The Primary Knowledge Curriculum builds knowledge incrementally. Pupils have multiple opportunities to secure and build upon their knowledge by revisiting subject content at carefully sequenced points throughout the curriculum. By building upon their knowledge in a cumulative manner, the curriculum ensures pupils secure greater breadth and depth in their understanding of scientific knowledge, skills and the discipline of science. The Human Body strand taught in all year groups is a prominent example of how pupils’ understanding progresses over time to achieve this. This progression helps children to master the knowledge and concepts whilst simultaneously building up an extended subject-specific vocabulary that enables them to communicate their knowledge. This incremental approach helps teachers to identify knowledge gaps and easily look back at previous content to see what they need to address.


Pupils will be encouraged to use the knowledge they learn in science and apply it to investigations that test a hypothesis or set out to answer a question. The curriculum builds pupil understanding of disciplinary knowledge over time. Importantly, substantive scientific knowledge is taught first, before pupils are asked to undertake enquiry. This helps them to fully understand the elements of the enquiry first, and to make informed observations about the processes they see. Gathering information, recording data, graphing data and interpreting findings are all essential skills that pupils will apply to new contexts as they work through the curriculum. Each of these will develop the pupil’s ability to clearly communicate their scientific understanding.


Disciplinary knowledge is developed through the working scientifically criteria laid out on the lesson plans. To compliment this, pupils will also develop their understanding of the five types of scientific enquiry: observing over time; pattern-seeking; identifying, classifying and grouping; comparative and fair testing; and researching using secondary sources. Scientific enquiries will provide children with a wealth of opportunities to explore what they have learnt. Most importantly, they will help to deepen pupil understanding of the nature, processes and methods of science as a discipline, and how it differs from other subjects they are studying.

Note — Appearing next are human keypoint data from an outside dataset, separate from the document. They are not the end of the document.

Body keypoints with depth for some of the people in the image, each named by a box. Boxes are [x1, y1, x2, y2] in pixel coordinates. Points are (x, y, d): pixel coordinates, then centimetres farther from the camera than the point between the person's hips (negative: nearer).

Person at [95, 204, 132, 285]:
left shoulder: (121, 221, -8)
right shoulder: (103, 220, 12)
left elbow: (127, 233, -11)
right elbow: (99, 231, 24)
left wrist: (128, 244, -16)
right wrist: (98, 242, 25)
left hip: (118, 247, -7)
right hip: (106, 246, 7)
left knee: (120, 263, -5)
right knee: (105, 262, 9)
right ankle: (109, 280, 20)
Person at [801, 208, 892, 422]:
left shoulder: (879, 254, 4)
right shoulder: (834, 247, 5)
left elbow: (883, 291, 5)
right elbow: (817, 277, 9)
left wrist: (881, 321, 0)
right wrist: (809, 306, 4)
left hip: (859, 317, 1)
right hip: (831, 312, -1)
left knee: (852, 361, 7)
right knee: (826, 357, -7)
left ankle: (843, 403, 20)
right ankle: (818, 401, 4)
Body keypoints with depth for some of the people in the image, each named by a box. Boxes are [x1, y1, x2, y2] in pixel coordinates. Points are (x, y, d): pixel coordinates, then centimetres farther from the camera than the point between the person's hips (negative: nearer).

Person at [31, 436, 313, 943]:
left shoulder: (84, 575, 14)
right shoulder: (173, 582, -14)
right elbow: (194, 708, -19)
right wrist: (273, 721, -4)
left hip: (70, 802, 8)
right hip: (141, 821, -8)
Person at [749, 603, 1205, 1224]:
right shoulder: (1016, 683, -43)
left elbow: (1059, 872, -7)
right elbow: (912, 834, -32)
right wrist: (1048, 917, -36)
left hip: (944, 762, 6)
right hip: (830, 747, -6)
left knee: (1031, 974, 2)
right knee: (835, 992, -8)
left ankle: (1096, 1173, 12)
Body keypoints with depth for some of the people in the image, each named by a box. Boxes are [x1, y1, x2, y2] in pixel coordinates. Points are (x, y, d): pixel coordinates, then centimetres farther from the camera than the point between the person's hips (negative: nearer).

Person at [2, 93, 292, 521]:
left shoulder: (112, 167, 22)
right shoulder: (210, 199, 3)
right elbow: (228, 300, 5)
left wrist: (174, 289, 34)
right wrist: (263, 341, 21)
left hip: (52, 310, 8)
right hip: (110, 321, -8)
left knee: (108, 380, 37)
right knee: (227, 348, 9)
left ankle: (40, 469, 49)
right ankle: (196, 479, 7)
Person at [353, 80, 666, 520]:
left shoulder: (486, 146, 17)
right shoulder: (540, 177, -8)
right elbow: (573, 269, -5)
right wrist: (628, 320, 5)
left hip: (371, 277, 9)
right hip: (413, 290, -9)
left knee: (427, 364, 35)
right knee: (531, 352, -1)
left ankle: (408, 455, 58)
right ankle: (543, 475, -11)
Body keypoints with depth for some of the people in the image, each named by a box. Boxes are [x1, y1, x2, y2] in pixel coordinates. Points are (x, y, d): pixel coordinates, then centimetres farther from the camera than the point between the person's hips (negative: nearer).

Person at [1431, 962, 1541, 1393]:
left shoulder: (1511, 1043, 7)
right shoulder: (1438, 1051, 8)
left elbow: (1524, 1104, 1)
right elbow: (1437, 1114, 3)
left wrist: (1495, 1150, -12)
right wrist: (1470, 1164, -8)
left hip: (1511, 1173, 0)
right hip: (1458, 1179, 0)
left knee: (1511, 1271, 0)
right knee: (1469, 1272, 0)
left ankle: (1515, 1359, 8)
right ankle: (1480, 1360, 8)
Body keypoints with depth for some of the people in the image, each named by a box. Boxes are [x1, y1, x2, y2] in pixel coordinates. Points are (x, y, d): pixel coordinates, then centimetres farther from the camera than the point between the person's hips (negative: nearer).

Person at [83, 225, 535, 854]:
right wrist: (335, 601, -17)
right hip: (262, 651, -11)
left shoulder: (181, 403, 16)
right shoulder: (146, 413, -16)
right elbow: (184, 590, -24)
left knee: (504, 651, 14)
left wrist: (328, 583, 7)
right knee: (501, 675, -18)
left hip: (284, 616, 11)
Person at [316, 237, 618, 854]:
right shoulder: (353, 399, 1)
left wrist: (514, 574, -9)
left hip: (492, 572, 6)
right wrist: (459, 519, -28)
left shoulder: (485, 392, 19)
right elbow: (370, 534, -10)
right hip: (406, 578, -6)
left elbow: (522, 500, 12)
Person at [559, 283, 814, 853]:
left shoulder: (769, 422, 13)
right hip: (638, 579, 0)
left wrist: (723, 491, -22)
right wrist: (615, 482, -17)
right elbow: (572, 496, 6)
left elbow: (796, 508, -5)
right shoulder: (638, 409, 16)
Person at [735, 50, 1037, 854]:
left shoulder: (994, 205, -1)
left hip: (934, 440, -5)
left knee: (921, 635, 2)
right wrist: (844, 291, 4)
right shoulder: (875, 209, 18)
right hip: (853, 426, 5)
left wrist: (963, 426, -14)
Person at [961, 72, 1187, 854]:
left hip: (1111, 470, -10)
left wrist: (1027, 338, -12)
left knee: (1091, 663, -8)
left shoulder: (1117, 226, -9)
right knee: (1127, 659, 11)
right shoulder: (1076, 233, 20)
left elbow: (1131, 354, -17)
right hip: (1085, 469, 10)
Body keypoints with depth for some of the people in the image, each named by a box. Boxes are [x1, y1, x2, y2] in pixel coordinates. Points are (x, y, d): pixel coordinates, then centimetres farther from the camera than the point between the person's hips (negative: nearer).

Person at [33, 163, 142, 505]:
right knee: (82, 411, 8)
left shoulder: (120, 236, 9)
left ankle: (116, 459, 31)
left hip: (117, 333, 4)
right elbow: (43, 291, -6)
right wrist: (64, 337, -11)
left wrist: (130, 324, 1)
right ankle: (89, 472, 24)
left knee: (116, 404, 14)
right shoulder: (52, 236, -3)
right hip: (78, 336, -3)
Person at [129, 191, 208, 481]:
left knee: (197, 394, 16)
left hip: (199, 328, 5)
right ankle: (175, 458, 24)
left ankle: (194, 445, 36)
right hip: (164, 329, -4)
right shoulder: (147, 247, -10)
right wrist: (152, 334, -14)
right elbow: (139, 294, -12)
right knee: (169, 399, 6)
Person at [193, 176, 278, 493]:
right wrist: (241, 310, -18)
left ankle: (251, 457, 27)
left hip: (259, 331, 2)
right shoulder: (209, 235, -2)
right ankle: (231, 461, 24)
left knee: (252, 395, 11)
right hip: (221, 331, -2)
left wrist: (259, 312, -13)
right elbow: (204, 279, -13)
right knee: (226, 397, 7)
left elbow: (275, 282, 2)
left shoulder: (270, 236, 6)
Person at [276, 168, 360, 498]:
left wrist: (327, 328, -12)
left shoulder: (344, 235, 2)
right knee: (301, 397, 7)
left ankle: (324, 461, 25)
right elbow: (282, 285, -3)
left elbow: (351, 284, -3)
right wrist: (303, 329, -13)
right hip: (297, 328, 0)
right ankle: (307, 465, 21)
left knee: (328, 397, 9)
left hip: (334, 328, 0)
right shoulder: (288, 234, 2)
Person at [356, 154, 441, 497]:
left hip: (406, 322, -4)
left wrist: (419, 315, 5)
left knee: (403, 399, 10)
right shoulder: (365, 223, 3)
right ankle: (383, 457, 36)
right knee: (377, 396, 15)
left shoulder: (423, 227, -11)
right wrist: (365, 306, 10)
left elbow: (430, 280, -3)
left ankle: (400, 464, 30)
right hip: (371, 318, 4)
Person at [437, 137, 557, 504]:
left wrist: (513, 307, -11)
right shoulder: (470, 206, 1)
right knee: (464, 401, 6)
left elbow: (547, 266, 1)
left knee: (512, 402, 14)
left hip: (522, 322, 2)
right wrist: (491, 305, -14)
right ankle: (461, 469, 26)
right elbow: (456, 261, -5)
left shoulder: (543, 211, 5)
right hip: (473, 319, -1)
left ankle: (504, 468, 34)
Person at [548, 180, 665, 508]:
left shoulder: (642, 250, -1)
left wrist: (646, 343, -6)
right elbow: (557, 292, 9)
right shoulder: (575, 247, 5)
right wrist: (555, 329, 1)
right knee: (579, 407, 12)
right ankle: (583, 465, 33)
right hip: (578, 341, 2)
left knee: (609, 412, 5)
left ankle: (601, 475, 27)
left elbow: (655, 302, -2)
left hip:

Pupils will encounter people who have made significant contributions to the field of science over time, learning that science has been a quest for understanding for many years, and will continue to be so in the future. They learn that the people who have contributed to science, from Ancient Baghdad to Ancient Rome and beyond, are diverse and many voices make up the history of scientific enquiry. For example, pupils learn about the work of scientists such as Lewis Howard Latimer, who invented the carbon filament that allowed Edison’s lightbulb to light up the world, and Jabir ibn Hayyan, who is thought to have invented a crucial tool for the distillation process: the alembic.